**Task directions:** Extract from the listing each line in which the word "سيارتك" appears.

**Study material:**
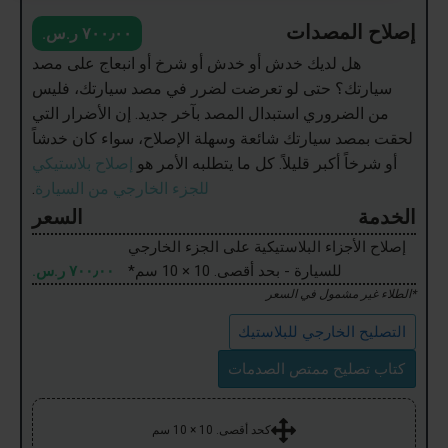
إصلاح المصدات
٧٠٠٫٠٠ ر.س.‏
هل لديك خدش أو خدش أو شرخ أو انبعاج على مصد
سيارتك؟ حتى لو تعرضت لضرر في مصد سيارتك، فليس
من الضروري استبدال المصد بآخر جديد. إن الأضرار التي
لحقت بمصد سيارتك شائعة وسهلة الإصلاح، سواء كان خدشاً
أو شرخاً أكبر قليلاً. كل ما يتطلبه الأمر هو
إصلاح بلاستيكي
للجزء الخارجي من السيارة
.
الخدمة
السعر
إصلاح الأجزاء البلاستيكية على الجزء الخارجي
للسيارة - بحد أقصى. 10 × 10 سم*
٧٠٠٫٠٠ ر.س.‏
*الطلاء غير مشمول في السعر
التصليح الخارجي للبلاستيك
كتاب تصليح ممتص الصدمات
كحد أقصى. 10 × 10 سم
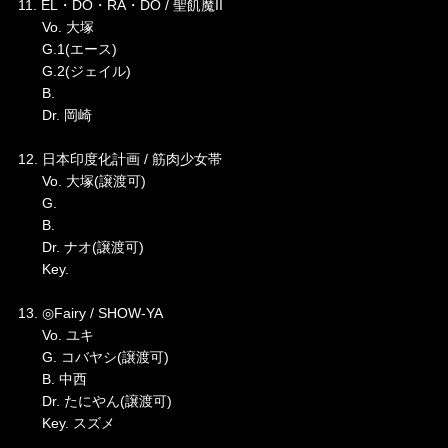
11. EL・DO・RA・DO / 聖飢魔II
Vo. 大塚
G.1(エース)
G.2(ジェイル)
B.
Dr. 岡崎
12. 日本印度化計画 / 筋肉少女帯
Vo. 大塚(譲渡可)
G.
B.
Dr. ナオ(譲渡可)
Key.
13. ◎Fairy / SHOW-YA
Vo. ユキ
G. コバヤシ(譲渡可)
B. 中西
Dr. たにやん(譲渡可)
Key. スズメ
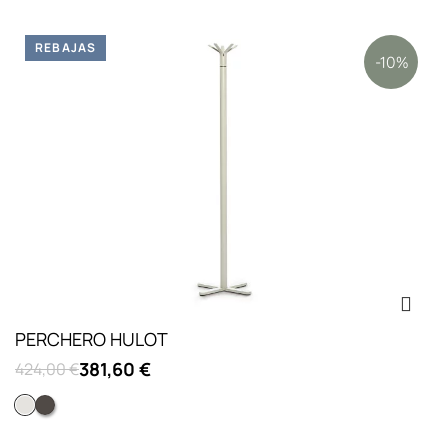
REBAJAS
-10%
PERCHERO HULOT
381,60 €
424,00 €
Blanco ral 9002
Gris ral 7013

**Reply to the exercise:**
سيارتك؟ حتى لو تعرضت لضرر في مصد سيارتك، فليس
لحقت بمصد سيارتك شائعة وسهلة الإصلاح، سواء كان خدشاً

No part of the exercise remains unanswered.